Task instructions: What you return must be the full data, repeated verbatim, with no pictures in it.

Saved data entries
==============================

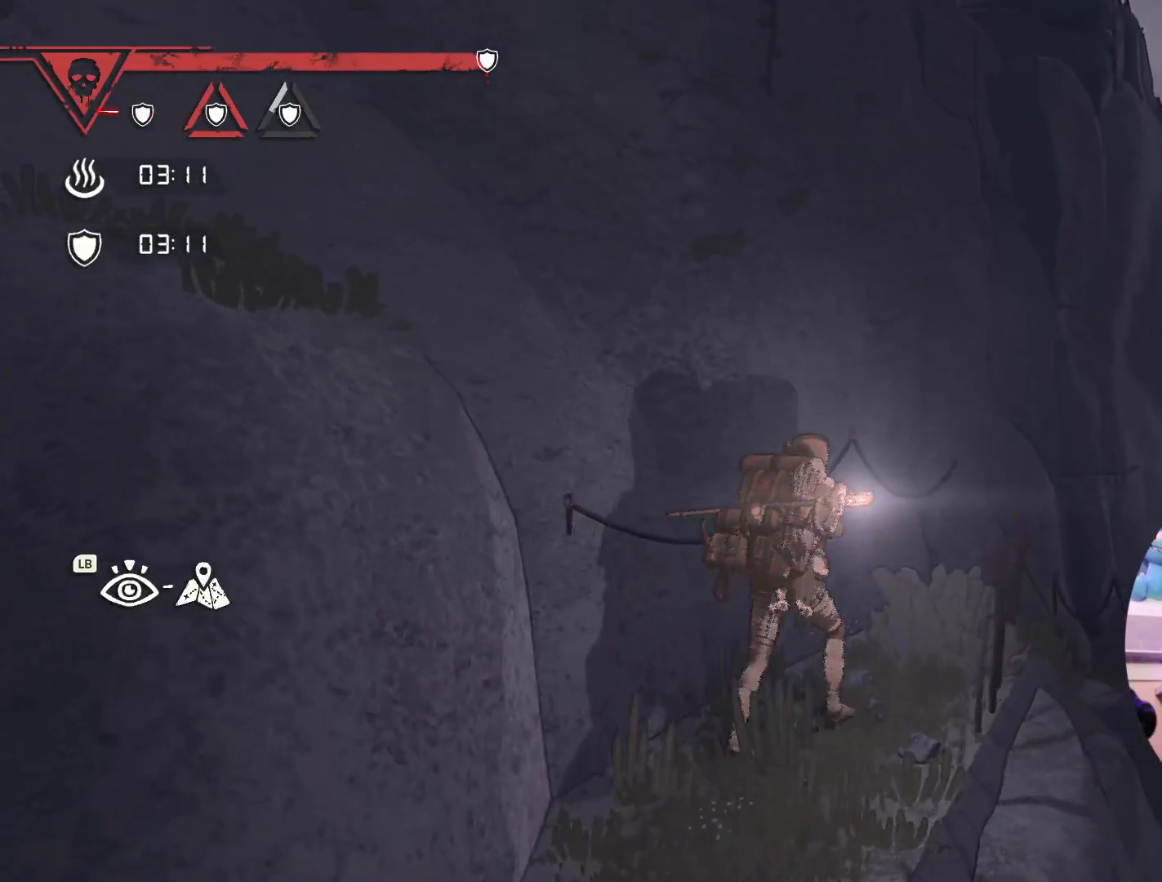
{"buttons": [], "left_stick": "up-right", "right_stick": "left", "events": [[217, "right_stick", "left"]]}
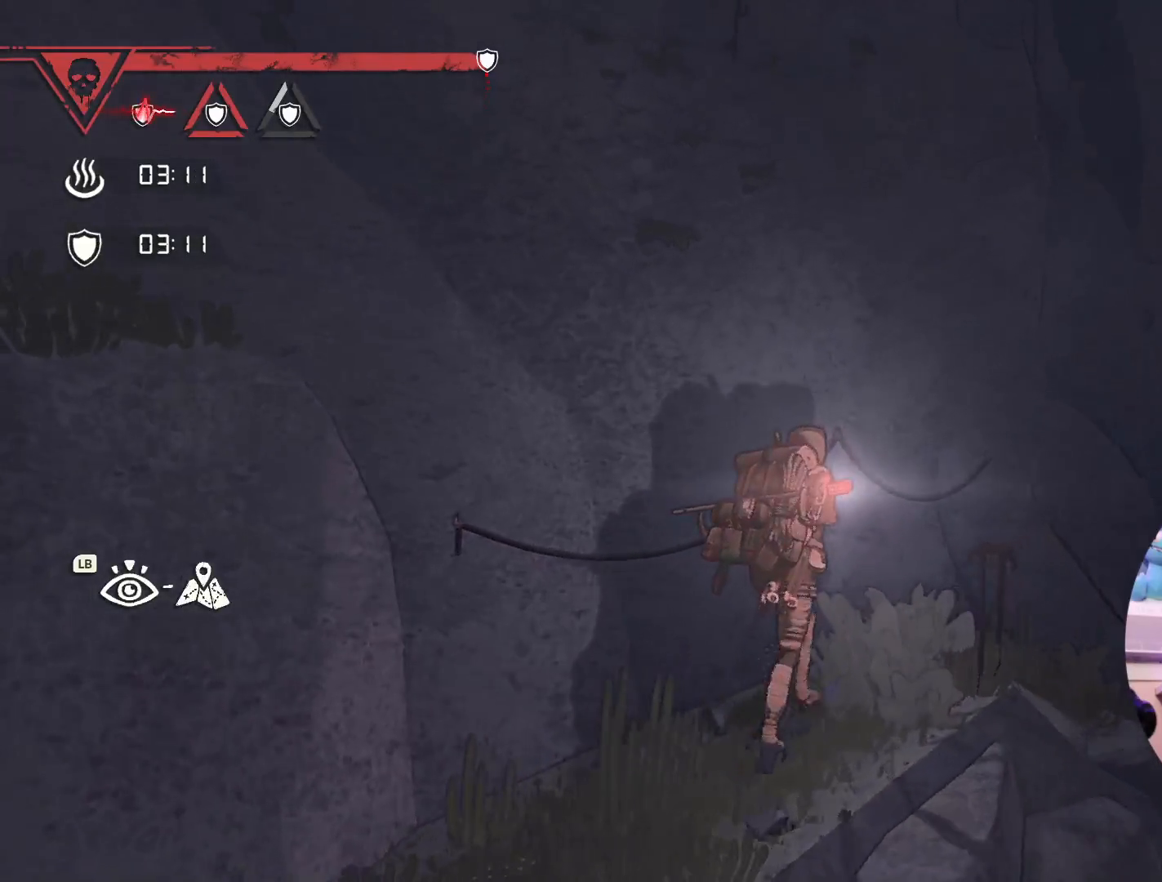
{"buttons": [], "left_stick": "up-right", "right_stick": "center", "events": [[50, "right_stick", "center"]]}
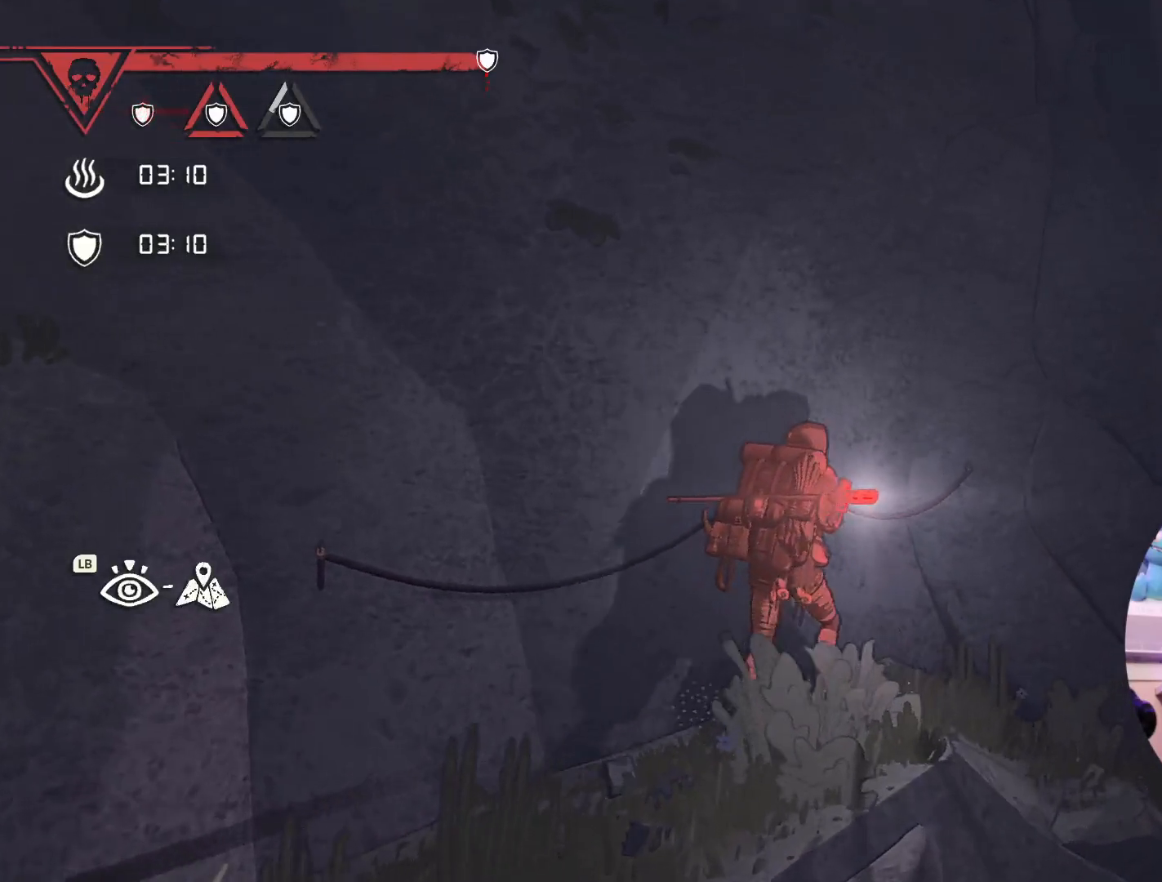
{"buttons": [], "left_stick": "up-right", "right_stick": "right", "events": [[367, "right_stick", "right"]]}
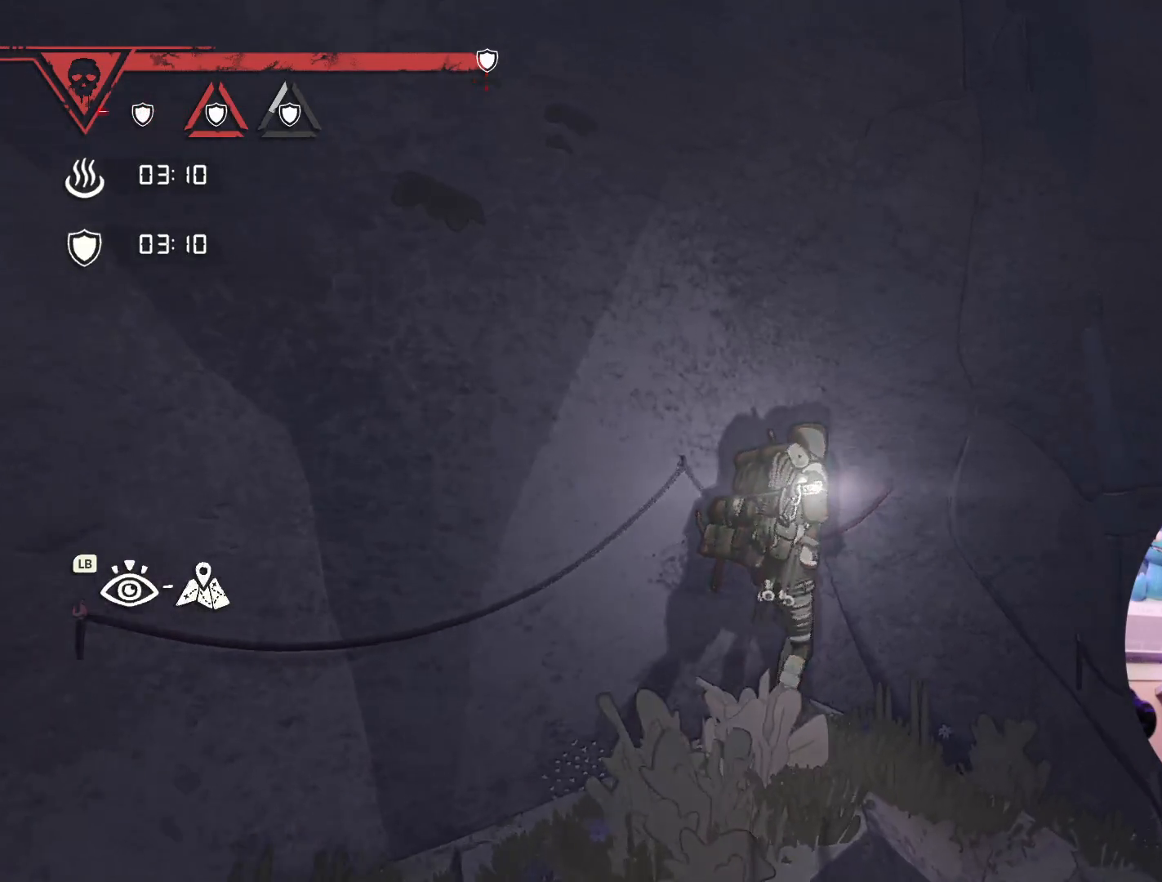
{"buttons": [], "left_stick": "up-right", "right_stick": "center", "events": [[267, "right_stick", "center"]]}
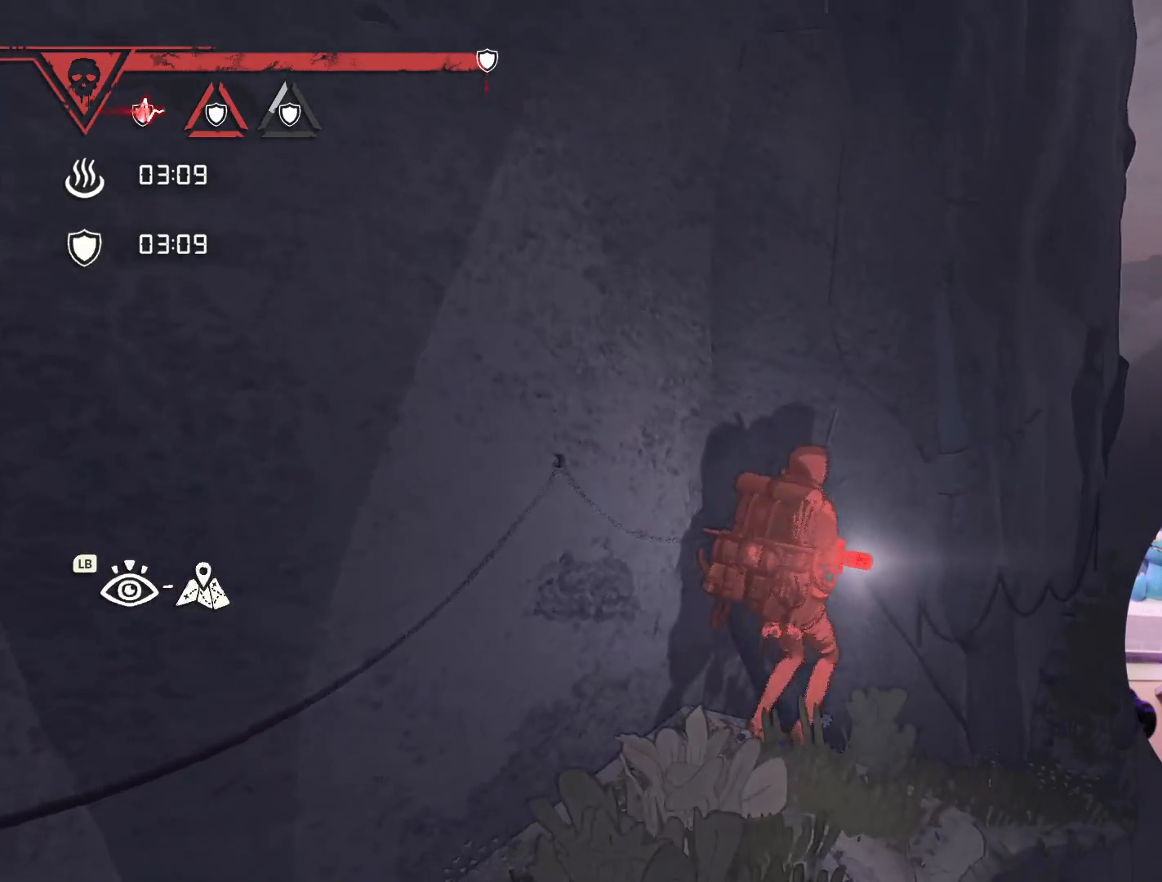
{"buttons": [], "left_stick": "up-right", "right_stick": "center", "events": []}
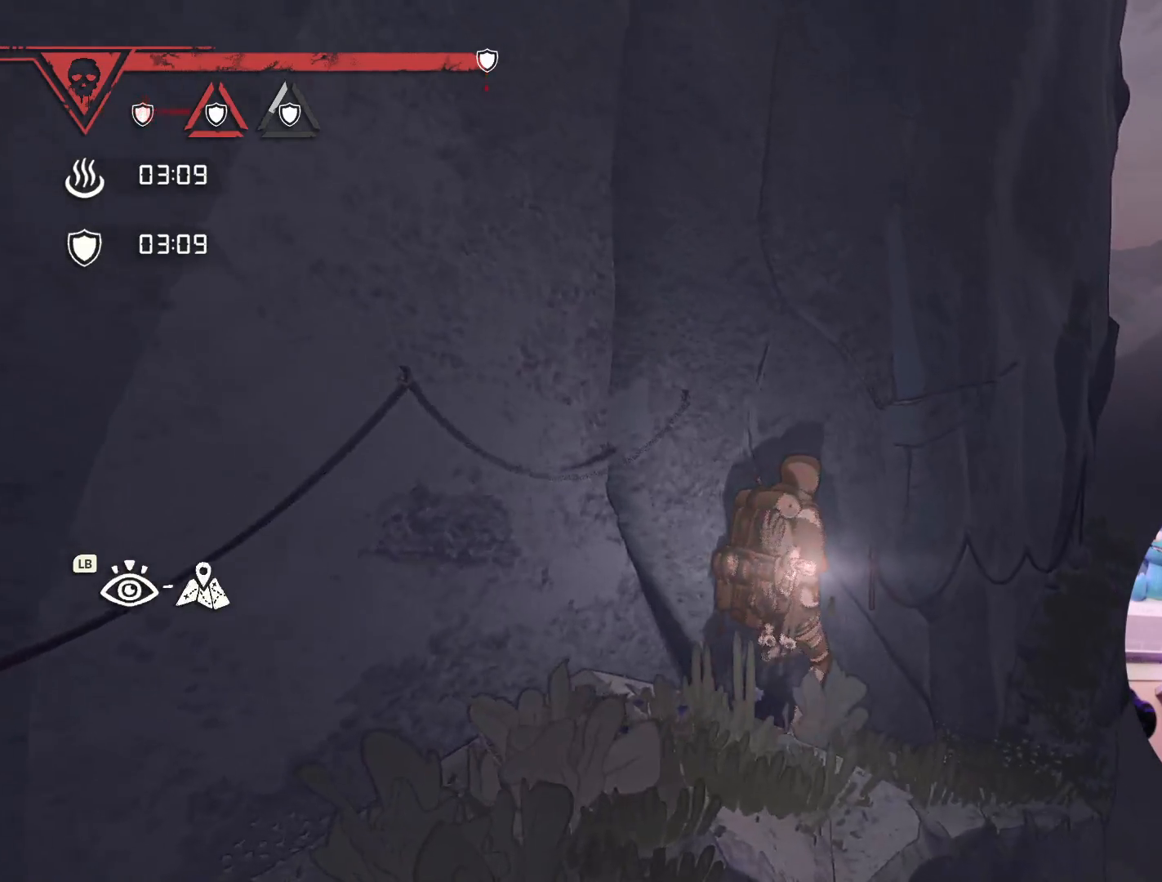
{"buttons": [], "left_stick": "up-right", "right_stick": "center", "events": [[33, "right_stick", "left"], [417, "right_stick", "center"]]}
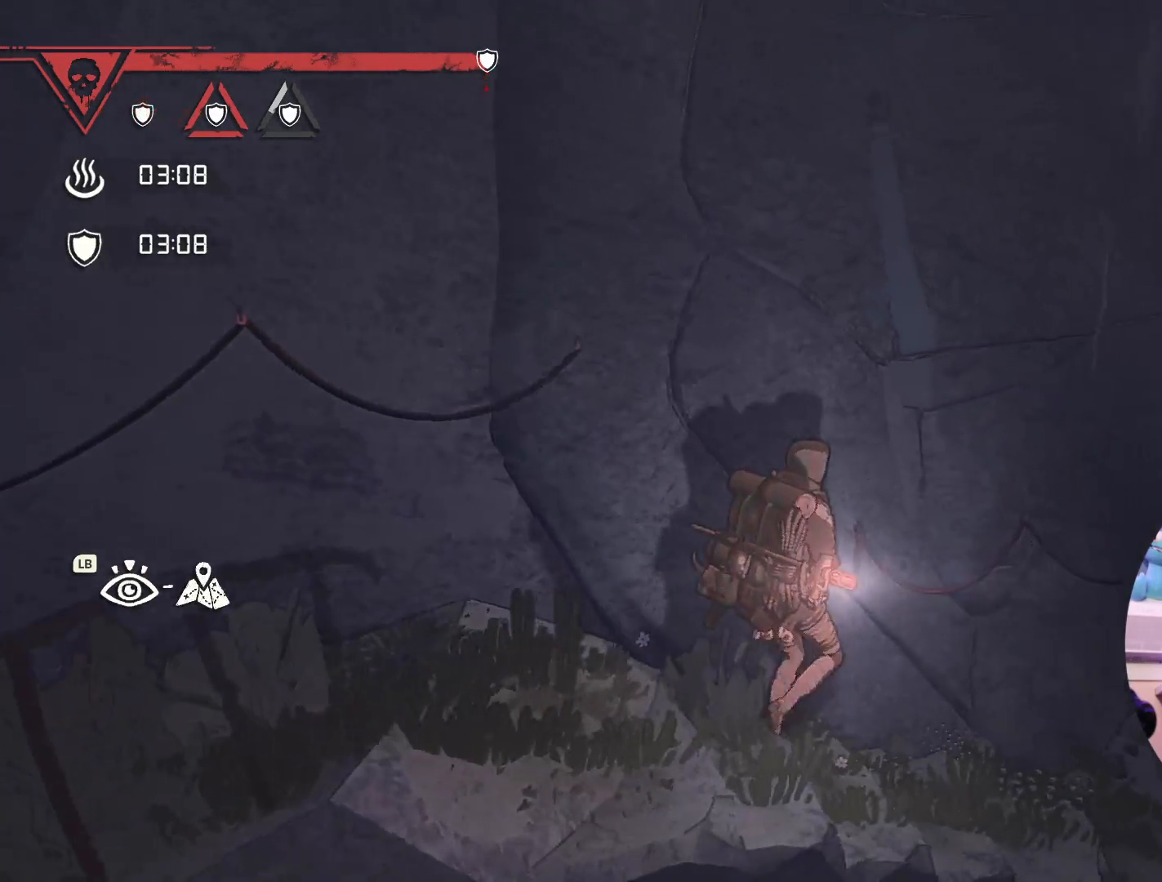
{"buttons": [], "left_stick": "up-right", "right_stick": "center", "events": []}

==============================

Solution:
{"buttons": [], "left_stick": "up-right", "right_stick": "left", "events": [[217, "right_stick", "left"]]}
{"buttons": [], "left_stick": "up-right", "right_stick": "center", "events": [[50, "right_stick", "center"]]}
{"buttons": [], "left_stick": "up-right", "right_stick": "right", "events": [[367, "right_stick", "right"]]}
{"buttons": [], "left_stick": "up-right", "right_stick": "center", "events": [[267, "right_stick", "center"]]}
{"buttons": [], "left_stick": "up-right", "right_stick": "center", "events": []}
{"buttons": [], "left_stick": "up-right", "right_stick": "center", "events": [[33, "right_stick", "left"], [417, "right_stick", "center"]]}
{"buttons": [], "left_stick": "up-right", "right_stick": "center", "events": []}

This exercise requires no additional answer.